Large Language and Vision Assistant (LLaVA), developed by researchers at Microsoft, the University of Wisconsin-Madison, and Columbia University, has been made publicly available.
In order to attain state-of-the-art accuracy on the ScienceQA benchmark, LLaVA was fine-tuned on a synthetic instruction-following dataset and is based on a CLIP image encoder and an LLaMA language decoder.
The instruction-following dataset, which consists of fictitious talks between a human user and an AI assistant concerning the content of images, was created by the researchers using GPT-4. The LLaVA model, which is made up of two foundation models—CLIP for vision and LLaMA for language—and a third network layer connecting the two—was adjusted using the data from this dataset. Additionally, the scientists asked GPT-4 to rank LLaVA’s output on a scale of 1 to 10 in order to assess how well it responded to the studies. LLaVA set a new milestone for accuracy by achieving an accuracy of 92.53% on the ScienceQA training dataset. The researchers claim that:
“This paper demonstrates the effectiveness of visual instruction tuning using language-only GPT-4. We have presented an automatic pipeline to create language-image instruction-following data, based on which we train LLaVA, a multimodal model to follow human intent to complete visual tasks. It achieves [an] excellent visual chat experience when fine-tuned on multimodal chat data.”

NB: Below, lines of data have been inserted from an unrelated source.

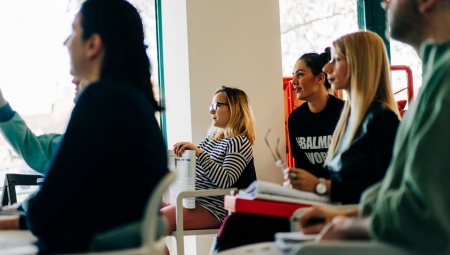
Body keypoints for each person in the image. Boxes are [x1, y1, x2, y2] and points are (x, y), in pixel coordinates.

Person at [300, 0, 450, 254]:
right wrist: (350, 213)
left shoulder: (441, 84)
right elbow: (400, 192)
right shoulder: (434, 80)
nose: (384, 3)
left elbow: (426, 217)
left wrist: (349, 226)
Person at [24, 0, 168, 253]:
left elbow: (43, 212)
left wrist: (25, 212)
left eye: (74, 31)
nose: (66, 42)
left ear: (93, 45)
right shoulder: (135, 104)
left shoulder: (102, 99)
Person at [211, 49, 345, 253]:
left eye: (300, 74)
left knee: (239, 227)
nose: (293, 81)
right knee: (235, 222)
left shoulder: (345, 114)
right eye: (293, 75)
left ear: (320, 78)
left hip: (333, 197)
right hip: (307, 197)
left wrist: (319, 186)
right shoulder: (296, 119)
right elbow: (301, 166)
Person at [160, 86, 256, 237]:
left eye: (216, 105)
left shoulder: (239, 142)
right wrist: (183, 159)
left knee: (158, 222)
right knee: (143, 211)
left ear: (235, 108)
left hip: (212, 208)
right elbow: (196, 173)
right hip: (189, 201)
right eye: (211, 106)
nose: (211, 110)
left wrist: (199, 153)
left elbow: (225, 181)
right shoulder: (211, 139)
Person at [0, 77, 89, 230]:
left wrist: (19, 220)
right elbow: (33, 145)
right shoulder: (72, 139)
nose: (74, 79)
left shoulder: (101, 140)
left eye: (84, 74)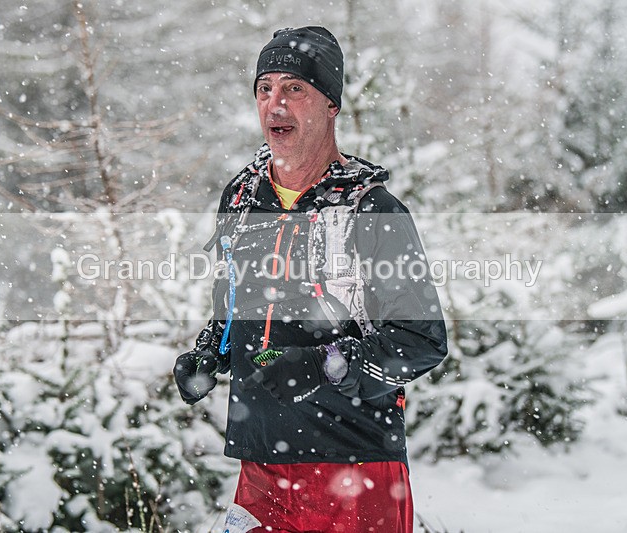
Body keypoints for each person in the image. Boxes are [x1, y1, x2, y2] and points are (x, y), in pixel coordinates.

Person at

As demonstrated by ChatGPT, the method of fine-tuning large language models (LLMs) with instruction-following datasets has improved performance, leading researchers to investigate the method with smaller LLMs. The addition of the capability to process picture data has been the next stage in the development of AI assistants, as demonstrated by the introduction of GPT-4 and Visual ChatGPT.

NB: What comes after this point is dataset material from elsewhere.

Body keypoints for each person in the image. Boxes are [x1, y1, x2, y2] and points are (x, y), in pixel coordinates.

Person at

The team at LLaVA set out to train a model from beginning to end via visual instruction tweaking. The researchers began by using photos taken from the COCO dataset for this. The team fed this information into a text-only GPT-4 along with prompts asking GPT-4 to output instruction-following data, such as: imagined conversations between a person and an assistant, questions about the specifics of the image content, and questions requiring reasoning about the image content, because the images are annotated with captions and object bounding boxes. The generated dataset has 158K samples in total.
The projection matrix layer in the LLaVA architecture transforms text input and visuals into the same word embedding space after the CLIP foundation model. The LLaMA decoder then generates output using the picture and text tokens. The project matrix is first trained by a pre-training approach, after which the projection layer and the LLaMA decoder weights are updated while the CLIP weights remain frozen.
Both an interactive demo and the LLaVA source code are accessible on the project website. Huggingface hosts the LLaVA training data and model weights. The model, which incorporates LLaMA with delta weights on top, “should not be used outside of research purposes.”